BEGIN RECORDS SUPPLIED

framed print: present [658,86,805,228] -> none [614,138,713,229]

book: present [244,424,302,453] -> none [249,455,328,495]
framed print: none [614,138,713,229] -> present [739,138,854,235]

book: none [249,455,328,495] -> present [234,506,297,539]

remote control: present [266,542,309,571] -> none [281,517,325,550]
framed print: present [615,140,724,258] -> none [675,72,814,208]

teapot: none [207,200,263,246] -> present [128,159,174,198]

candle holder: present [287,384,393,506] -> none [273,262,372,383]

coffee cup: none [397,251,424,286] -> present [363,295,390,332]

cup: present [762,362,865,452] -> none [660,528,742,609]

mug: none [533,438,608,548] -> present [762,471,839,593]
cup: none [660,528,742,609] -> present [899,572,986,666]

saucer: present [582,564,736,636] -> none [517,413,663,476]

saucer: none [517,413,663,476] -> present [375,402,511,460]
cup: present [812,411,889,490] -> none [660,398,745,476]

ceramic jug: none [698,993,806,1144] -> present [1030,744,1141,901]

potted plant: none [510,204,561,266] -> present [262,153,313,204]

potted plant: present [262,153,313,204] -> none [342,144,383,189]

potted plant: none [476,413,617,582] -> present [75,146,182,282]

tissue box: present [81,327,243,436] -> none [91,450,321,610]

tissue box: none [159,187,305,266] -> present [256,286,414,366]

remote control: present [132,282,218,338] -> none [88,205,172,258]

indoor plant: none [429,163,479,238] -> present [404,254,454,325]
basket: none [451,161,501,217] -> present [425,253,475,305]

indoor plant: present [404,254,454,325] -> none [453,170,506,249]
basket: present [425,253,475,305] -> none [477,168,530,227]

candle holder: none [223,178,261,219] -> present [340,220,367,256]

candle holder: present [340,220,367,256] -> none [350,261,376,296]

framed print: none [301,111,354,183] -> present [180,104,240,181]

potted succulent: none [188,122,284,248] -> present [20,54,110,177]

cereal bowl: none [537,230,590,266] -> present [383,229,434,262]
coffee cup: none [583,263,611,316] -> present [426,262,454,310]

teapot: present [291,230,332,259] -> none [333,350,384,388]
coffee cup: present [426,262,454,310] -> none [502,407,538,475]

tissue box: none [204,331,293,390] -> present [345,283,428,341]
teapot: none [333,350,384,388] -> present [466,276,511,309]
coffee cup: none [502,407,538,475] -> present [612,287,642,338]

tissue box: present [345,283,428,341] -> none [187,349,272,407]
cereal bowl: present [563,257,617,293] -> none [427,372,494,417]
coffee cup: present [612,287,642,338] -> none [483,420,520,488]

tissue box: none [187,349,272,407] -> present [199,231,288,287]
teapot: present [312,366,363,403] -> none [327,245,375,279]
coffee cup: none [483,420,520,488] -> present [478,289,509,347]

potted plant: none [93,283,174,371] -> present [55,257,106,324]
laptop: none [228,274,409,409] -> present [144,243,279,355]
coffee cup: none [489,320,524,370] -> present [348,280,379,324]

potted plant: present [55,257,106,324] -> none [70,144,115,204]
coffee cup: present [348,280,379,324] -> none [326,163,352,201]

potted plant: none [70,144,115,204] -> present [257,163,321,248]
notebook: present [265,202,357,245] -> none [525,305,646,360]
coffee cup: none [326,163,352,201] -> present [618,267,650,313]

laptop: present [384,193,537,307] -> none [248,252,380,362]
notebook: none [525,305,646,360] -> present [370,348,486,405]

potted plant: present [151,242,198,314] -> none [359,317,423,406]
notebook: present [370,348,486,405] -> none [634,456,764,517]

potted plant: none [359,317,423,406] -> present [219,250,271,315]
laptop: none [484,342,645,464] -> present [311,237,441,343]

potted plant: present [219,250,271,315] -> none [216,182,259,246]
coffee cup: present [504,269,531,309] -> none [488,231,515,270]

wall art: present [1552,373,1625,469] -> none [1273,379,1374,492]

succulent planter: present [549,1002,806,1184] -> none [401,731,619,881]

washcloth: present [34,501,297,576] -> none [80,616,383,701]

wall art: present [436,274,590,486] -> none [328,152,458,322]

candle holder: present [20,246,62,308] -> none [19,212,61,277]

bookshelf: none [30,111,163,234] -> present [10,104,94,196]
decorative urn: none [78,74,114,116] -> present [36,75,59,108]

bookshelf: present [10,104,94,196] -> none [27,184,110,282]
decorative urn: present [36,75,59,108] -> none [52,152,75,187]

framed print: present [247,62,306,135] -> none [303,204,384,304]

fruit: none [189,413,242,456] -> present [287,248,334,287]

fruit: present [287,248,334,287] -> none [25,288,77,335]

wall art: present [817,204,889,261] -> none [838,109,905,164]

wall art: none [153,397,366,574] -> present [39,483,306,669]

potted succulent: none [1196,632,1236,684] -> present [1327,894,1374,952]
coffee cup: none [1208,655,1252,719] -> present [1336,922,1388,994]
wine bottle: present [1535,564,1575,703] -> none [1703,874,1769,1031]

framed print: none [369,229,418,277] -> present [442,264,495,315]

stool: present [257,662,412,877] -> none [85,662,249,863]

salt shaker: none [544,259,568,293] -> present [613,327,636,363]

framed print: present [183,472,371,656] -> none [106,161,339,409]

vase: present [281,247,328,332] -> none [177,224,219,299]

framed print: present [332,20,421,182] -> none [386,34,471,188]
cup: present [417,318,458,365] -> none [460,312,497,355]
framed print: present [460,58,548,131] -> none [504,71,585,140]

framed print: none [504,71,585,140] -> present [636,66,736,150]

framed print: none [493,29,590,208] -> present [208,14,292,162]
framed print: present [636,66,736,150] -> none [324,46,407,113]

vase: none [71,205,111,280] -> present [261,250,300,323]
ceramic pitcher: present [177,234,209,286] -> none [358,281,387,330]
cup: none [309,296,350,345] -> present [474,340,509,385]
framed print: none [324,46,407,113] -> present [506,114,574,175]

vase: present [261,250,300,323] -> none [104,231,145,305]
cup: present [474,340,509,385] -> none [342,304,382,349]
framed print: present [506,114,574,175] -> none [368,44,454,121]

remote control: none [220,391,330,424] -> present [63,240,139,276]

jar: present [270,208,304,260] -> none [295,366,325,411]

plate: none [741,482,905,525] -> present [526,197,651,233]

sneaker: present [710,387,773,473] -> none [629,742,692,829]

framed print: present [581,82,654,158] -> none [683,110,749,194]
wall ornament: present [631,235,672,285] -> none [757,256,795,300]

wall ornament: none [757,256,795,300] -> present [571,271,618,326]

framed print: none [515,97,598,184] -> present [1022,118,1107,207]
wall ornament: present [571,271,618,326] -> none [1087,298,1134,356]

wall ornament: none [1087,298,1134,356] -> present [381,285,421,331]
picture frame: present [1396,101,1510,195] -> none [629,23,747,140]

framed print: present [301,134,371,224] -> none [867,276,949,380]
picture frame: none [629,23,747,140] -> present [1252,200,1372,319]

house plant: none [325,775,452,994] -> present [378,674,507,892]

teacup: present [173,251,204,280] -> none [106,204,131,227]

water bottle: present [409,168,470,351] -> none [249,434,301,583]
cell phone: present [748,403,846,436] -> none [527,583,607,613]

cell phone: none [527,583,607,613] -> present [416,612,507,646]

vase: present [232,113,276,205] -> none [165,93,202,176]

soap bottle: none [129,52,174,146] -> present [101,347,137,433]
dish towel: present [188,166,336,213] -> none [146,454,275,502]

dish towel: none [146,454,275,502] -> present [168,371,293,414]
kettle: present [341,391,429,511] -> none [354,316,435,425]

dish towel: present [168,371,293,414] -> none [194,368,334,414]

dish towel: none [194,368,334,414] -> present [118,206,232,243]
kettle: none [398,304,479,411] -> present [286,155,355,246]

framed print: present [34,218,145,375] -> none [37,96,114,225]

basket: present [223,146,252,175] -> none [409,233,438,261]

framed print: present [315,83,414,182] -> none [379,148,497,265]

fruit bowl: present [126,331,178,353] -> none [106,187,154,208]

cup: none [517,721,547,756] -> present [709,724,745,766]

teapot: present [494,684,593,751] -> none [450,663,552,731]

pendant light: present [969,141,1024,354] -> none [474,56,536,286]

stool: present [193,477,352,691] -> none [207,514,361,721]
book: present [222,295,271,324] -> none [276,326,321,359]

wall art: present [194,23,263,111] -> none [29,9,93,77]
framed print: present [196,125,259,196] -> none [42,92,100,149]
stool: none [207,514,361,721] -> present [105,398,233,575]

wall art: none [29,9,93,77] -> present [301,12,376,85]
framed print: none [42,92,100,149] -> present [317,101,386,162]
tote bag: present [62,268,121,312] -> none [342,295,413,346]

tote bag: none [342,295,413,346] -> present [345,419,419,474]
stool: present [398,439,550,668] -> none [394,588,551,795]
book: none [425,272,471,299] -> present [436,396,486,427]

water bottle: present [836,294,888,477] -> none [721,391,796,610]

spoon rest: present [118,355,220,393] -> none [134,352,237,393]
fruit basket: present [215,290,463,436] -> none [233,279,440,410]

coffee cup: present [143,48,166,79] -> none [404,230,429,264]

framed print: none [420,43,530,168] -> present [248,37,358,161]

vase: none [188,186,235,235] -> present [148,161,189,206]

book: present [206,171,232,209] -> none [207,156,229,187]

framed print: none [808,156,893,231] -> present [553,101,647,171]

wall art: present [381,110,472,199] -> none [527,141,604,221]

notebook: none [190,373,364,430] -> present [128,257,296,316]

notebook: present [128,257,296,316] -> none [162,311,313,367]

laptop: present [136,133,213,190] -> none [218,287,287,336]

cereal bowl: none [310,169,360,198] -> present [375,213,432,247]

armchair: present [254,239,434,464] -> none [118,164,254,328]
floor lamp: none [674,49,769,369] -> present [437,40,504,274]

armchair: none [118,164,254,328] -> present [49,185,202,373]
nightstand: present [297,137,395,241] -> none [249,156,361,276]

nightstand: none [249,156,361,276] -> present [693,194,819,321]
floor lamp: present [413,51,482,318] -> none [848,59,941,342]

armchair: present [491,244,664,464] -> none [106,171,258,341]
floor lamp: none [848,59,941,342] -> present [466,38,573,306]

END RECORDS SUPPLIED

• [WORK TO BE COMPLETED]:
Print exactly the lines above from the one with "bookshelf: none [30,111,163,234]" to the one with "framed print: present [247,62,306,135]", including both.

• [SOLUTION TO THE EXERCISE]:
bookshelf: none [30,111,163,234] -> present [10,104,94,196]
decorative urn: none [78,74,114,116] -> present [36,75,59,108]

bookshelf: present [10,104,94,196] -> none [27,184,110,282]
decorative urn: present [36,75,59,108] -> none [52,152,75,187]

framed print: present [247,62,306,135] -> none [303,204,384,304]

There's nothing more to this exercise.